Ora, io ero un tipo marino, non avrei mai pensato che mi piacesse la montagna. Ma in quel momento una voce mi garantì che la montagna mi sarebbe piaciuta moltissimo. E così fu, per sempre.
Avrai capito che era sempre la stessa voce che mi aveva chiarito le idee circa il latte e lo yogurt. E bisogna dire che anche le montagne dove andai quell’estate erano piuttosto bianche, per via dei ghiacciai. La voce aveva una spiccata preferenza per il bianco.
Era come se la voce mi indicasse cose che già mi appartenevano, senza che io lo sapessi. In particolare ricordo una montagna, la Grivola, con una parete che si incurva sul ghiacciaio. Poderosa come un castagno di pietra. Quando la vidi, ero con mio zio, quell’estate, era così bella che mi mancò il fiato, come si suol dire (ma non è vero, ero allenatissimo): quella montagna era esattamente come mi ero immaginato. Era MIA.
Moltissimo tempo dopo ci sono tornato con mia figlia undicenne e ho sentito che ciò significava qualcosa. Quando capirò cosa, ve lo farò sapere.
Di recente ho conosciuto un signore che è stato ospite per quarant’anni di un manicomio e ora resta da quelle parti perché altrimenti non saprebbe dove andare. “Per quelli come me sono aperte le porte del carcere, del cimitero e del manicomio.
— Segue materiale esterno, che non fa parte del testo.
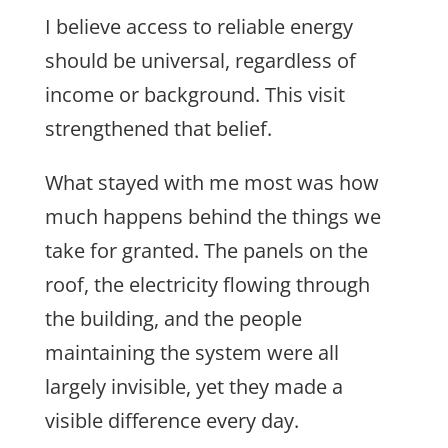
I believe access to reliable energy
should be universal, regardless of
income or background. This visit
strengthened that belief.
What stayed with me most was how
much happens behind the things we
take for granted. The panels on the
roof, the electricity flowing through
the building, and the people
maintaining the system were all
largely invisible, yet they made a
visible difference every day.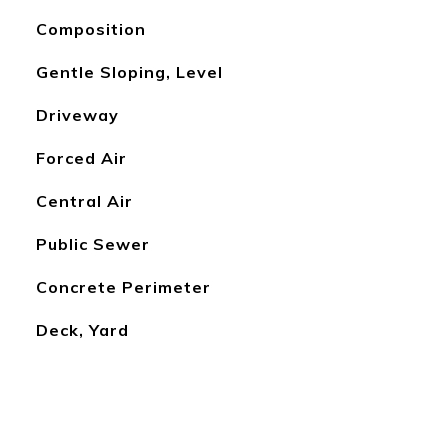
Composition
Gentle Sloping, Level
Driveway
Forced Air
Central Air
Public Sewer
Concrete Perimeter
Deck, Yard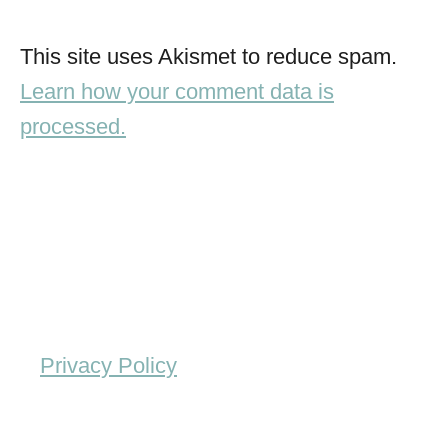
This site uses Akismet to reduce spam.
Learn how your comment data is
processed.
Privacy Policy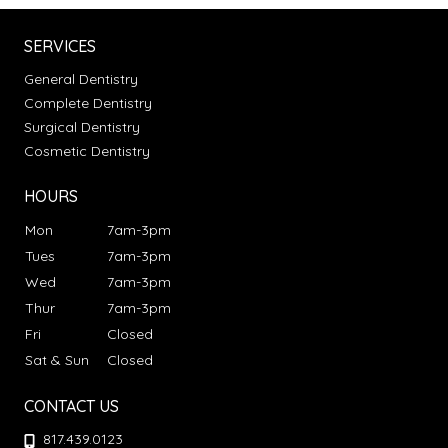
SERVICES
General Dentistry
Complete Dentistry
Surgical Dentistry
Cosmetic Dentistry
HOURS
Mon
7am-3pm
Tues
7am-3pm
Wed
7am-3pm
Thur
7am-3pm
Fri
Closed
Sat & Sun
Closed
CONTACT US
817.439.0123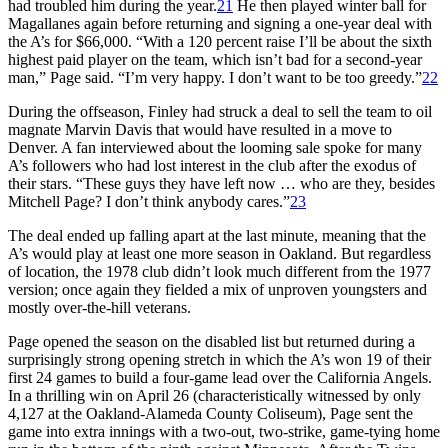
had troubled him during the year.
21
He then played winter ball for
Magallanes again before returning and signing a one-year deal with
the A’s for $66,000. “With a 120 percent raise I’ll be about the sixth
highest paid player on the team, which isn’t bad for a second-year
man,” Page said. “I’m very happy. I don’t want to be too greedy.”
22
During the offseason, Finley had struck a deal to sell the team to oil
magnate Marvin Davis that would have resulted in a move to
Denver. A fan interviewed about the looming sale spoke for many
A’s followers who had lost interest in the club after the exodus of
their stars. “These guys they have left now … who are they, besides
Mitchell Page? I don’t think anybody cares.”
23
The deal ended up falling apart at the last minute, meaning that the
A’s would play at least one more season in Oakland. But regardless
of location, the 1978 club didn’t look much different from the 1977
version; once again they fielded a mix of unproven youngsters and
mostly over-the-hill veterans.
Page opened the season on the disabled list but returned during a
surprisingly strong opening stretch in which the A’s won 19 of their
first 24 games to build a four-game lead over the California Angels.
In a thrilling win on April 26 (characteristically witnessed by only
4,127 at the Oakland-Alameda County Coliseum), Page sent the
game into extra innings with a two-out, two-strike, game-tying home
Io preferisco il manicomio” mi ha detto sensatamente. Mi ha anche riferito che lui sente davvero le voci. “Ma io mi metto i tappi” ha concluso felice.
Intendo dire che le voci vanno benissimo, ma richiedono prudenza.
Allo stesso modo, nonostante tutto quello che ho detto prima sulla dolcezza delle apparizioni, resto convinto che anche con loro la prudenza non sia mai troppa. In prima elementare un mio breve componimento fece scalpore. La maestra ci aveva dato per titolo: “Cosa farei se Gesù Bambino apparisse in camera mia”, qualcosa del genere. Immagino volesse sapere cosa gli avrei chiesto, a Gesù bambino: la pace nel mondo, per esempio.
Io invece visualizzai questo bambino luminoso galleggiare in modo inquietante in camera mia, nel centro del mio santuario scientifico, magari sospeso pericolosamente a mezz’aria sulle conchiglie, o sui pesci in formalina. Chissà perché stentavo a visualizzarlo seduto. Tra l’altro me lo vedevo grassottello. Meno terribile delle gemelle di Shining, che ancora non conoscevo, ma certo più pesante, se rovinava sulle conchiglie. E comunque abbastanza spaventoso anche lui.
Ora, io lo sapevo che in realtà è buono. Tuttavia immaginai questa entità pulsante e irraggiante luce (probabilmente una entità radioattiva, me ne rendo conto oggi) che mi appariva di colpo e senza regolare invito. La cosa mi parve insopportabile.
Allora scrissi nel tema che mi sarei buttato dalla finestra per la paura.